The TSSG recently demonstrated at eWeek 2004 in Dublin. This demonstration was based on the concept of a Home of the Future. The idea was to build a demonstration from off-the-shelf components available today on the marketplace, and sow how the use of software protocols and middleware can integrate these into a seemless whole. Thus the whole house that was built (made up a kitchen, sitting room, and a dining room and networked devoces in these areas: X10 for lights, and so on coupled with some Inetrnet enabled devices) could be controlled either from local devices (using WiFi) or via mobile phones (potentially anywhere in the world using GPRS). Full details of this demonstration are available at the TSSG O2 Home of the Future website.
This whole concept is merely the front end of the focus of the TSSG research which is on the converged network software that enables these types of services and manages the network. Here a key theme is the development of models of the lower layers so that higher layer functionality can be independent of the actual physical network used to deliver the services, as far as possible. A key requirement is to enable self-managed self-configuring devices and networks, and the current buzz word for this is the "autonomic network".
Last Sunday 23rd May 2004 I went with Mick O'Meara and others to the Saltee Islands from Kilmore Quay in Co. Wexford. Mick has recently setup a local Sea Kayaking business in Co. Waterford: http://www.seapaddling.com/ offering trips and certification for groups of all abilities. His website is a good place for links to weather information as well as for booking trips with him. As we had not travelled as far out the Saltees (4 miles offshore) before, I was happy to go in a guided group with Mick; he is an excellent instructor and guide. The trip was great fun, the good weather helped. The abundance of wildlife, in particular nesting seabirds such as the Gannet colony of nesting birds, a joy to behold. I recommend this trip to anyone with basic Seakayak skills, but I'd warn people that the tides can be tricky around here, so be sure to consult with local experts or other resources ton plan the trip properly.
We landed for lunch on the Greater Saltee island which is owned by Michael the First (who as decarled the island as an independent territory). You can just make out a party of divers swimming in for their lunch break, as well as our Kayaks lined up on the small beach.
I do a lot of travel, and try and get good value using cheap European airlines.
Sometimes they offer cheap one-way fares to lesser used airports near major European cities. This is just a reminder to myself of the best options.
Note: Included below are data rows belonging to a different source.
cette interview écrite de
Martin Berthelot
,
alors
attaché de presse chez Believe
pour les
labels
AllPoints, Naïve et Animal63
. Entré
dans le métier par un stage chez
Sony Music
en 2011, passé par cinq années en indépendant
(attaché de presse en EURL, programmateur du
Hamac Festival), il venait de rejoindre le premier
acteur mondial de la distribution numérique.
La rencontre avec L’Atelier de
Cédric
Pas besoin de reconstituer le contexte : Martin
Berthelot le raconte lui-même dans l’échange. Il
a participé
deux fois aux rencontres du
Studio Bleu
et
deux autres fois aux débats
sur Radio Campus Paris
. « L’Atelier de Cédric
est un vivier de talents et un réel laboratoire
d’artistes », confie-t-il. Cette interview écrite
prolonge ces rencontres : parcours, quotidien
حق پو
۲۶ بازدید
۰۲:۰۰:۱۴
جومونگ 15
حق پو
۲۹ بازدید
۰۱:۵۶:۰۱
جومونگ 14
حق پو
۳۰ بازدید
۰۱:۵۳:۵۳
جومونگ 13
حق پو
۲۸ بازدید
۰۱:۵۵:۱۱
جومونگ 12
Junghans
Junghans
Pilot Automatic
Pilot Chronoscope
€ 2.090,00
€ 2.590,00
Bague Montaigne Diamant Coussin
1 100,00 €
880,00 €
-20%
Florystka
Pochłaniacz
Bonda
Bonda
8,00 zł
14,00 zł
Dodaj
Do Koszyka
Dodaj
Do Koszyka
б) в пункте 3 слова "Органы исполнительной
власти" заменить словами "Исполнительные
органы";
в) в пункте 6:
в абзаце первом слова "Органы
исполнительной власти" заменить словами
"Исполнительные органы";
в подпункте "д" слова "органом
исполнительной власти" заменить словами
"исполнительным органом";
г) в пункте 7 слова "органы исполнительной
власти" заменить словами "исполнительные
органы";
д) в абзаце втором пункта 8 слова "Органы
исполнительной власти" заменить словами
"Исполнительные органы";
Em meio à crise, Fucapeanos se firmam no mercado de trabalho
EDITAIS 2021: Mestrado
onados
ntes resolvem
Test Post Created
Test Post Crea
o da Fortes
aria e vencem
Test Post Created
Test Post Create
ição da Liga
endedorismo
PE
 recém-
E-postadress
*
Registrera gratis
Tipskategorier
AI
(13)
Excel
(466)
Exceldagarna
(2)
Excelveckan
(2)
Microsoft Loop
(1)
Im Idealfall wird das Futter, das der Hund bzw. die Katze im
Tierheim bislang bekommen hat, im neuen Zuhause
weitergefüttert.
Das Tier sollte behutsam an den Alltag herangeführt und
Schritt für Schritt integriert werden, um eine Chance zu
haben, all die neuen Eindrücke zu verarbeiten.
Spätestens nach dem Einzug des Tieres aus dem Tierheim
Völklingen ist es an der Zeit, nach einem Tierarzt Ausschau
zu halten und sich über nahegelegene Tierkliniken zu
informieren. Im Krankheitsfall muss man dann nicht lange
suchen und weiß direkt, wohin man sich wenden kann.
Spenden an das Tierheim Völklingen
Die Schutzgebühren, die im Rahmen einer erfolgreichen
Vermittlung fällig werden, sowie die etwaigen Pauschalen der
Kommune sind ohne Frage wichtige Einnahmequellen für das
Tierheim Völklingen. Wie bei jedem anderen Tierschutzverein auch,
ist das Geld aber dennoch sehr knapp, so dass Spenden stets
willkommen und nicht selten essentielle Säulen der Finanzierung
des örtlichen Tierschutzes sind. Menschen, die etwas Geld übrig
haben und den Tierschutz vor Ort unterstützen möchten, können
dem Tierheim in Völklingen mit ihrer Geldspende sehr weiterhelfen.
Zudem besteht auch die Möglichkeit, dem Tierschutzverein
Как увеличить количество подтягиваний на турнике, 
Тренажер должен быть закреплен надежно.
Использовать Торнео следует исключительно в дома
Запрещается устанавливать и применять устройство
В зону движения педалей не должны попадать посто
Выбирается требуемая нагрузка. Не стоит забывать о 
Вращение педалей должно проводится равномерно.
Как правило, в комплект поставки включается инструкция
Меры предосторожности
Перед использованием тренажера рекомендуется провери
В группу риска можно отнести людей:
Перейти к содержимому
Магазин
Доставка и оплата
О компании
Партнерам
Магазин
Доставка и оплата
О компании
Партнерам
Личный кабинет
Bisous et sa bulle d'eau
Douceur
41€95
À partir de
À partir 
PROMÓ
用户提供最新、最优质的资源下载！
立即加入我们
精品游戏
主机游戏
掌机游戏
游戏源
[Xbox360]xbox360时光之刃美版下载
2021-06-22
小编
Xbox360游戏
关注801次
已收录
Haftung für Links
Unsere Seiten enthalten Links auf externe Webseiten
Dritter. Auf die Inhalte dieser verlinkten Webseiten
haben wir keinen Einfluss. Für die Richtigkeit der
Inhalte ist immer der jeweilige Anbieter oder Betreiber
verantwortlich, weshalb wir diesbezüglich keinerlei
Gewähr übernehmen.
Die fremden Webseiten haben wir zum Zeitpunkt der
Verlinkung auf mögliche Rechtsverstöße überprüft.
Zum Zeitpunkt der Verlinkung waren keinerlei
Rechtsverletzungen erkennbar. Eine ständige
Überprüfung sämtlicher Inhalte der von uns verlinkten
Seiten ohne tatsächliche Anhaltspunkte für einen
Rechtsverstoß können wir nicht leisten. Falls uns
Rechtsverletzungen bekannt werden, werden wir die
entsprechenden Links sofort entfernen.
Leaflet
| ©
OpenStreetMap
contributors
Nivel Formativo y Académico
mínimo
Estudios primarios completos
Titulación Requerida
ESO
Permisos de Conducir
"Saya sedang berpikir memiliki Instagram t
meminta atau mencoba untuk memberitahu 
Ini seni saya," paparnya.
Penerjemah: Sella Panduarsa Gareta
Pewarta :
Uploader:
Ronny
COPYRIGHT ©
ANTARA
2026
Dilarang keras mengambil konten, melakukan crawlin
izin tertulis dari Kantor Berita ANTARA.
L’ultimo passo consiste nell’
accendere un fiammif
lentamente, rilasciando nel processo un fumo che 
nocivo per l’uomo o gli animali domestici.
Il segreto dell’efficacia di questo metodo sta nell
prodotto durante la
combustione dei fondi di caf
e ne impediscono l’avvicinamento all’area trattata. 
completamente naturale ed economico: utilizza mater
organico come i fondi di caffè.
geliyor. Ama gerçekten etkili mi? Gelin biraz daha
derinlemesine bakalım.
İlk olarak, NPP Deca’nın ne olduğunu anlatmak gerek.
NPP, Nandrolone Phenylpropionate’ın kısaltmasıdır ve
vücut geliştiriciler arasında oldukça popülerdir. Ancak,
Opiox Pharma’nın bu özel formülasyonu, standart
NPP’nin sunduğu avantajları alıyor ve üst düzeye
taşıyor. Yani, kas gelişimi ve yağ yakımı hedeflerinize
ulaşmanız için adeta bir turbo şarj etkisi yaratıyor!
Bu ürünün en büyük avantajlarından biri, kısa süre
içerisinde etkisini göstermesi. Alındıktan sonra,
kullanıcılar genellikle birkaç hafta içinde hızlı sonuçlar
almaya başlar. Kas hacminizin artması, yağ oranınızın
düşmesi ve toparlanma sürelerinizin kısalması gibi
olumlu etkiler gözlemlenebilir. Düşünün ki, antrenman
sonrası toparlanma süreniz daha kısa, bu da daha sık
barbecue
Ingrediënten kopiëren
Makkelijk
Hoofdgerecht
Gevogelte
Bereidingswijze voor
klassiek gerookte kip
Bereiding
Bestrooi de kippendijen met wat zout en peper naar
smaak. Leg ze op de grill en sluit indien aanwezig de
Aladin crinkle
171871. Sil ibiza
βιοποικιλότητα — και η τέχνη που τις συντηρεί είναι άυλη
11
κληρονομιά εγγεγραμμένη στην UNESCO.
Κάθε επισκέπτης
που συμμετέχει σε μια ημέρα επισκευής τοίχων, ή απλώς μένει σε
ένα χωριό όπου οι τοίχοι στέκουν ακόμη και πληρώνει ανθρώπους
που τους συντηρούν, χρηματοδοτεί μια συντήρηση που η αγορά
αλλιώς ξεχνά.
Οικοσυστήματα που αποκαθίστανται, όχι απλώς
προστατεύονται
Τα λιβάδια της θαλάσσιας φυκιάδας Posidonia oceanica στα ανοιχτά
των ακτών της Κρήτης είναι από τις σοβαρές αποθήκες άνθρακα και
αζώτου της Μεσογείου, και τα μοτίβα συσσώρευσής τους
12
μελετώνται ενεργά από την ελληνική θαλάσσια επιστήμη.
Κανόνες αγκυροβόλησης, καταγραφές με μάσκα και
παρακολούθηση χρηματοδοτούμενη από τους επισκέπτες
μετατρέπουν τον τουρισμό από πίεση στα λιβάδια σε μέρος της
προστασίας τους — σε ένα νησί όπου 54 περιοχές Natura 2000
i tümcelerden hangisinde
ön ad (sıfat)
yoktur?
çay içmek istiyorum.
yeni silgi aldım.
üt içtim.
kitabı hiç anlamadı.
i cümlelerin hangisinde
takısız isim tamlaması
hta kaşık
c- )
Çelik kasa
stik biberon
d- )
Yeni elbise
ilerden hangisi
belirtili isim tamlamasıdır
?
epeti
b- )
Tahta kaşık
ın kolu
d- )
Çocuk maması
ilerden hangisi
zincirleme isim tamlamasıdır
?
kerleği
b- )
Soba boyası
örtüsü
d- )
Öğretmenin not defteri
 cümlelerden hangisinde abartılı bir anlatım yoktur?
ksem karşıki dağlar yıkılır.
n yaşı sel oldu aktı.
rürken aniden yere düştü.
Two recent issues of The Linux Jornal (March, April 2004) had excellent articles by Mick Bauer on the BalaBit IT Zorp Firewall as an application proxy.
Al though the Leopard Project is primarily aimed at providing a baseline structure for the easy development of eGovernment open source projects, by combining in one integrated fashion, in a method that works with a variety of Linux distributions, all the components of a basic LAMP system (Linux, Apache/SSL, MySQL/PostgreSQL, Perl/Python/PHP) this project may simplify the basic setup of many types of system relying on this core architecture.
To go with my recent post on Perl testing, here's the BBC's Perl Programming Style Guide: Appendix A. Perl Coding Standards It is a lighweight guide (doesn't impose variable naming schemes and such like) but useful nevertheless. Interestingly doesn't mention taint checking for CGI code that I would have thought would be a must. Nevertheless a good starting point (and it is a draft version v0.14). Thanks to the Dublin Perl Mongers' list for alerting me to this one.
XML.com articles on News Standards: XML.com: News Standards: A Rising Tide of Commoditization [May. 05, 2004]
This is a useful article on implementing testing in Perl perl.com: Building Testing Libraries [May. 07, 2004]
This is an on-line example of how to do an ASP application using VBScript: ASP American Football Pool. I'm linking it here as a reminder as it is a simple easily understood example that would be good for teaching 2nd/3rd year degree students how to do sensible design for an ASP-based project.
Kendall Grant Clark has published an interesting series of articles on the O'Reilly XML portal around the issue of creating a personal electronic catalogue of your home library. He's nicknamed the project LCC@Home as LCC is the cataloguing system of the Library of Congress in the USA.
My first significant computer project as a child was to try and catalogue my books at home (on a Sinclair ZX81 and later a Sinclair Spectrum). The database (in-memory BASIC data structures) and sorting worked (bubble sort), but the limited memory made the system pretty useless (I hadn't heard of merge-sort and how to manage large off-line storage with small memory at the time).
It is interesting to see that we're eventually reaching the time when it is possible to use on-line directories of data (such as the Library of Congress and the various music and movie/film databases) to produce high quality catalogues of home material.
The monthly web server survey from Netcraft for May 2004 ahs found over 50 Million web sites Netcraft: May 2004 Web Server Survey Finds 50 Million Sites.
"The first Netcraft survey in August 1995 found 18,957 hosts. Previous milestones in the survey were reached in April 1997 (1 million sites), February 2000 (10 million), September 2000 (20 million) and July 2001 (30 million)."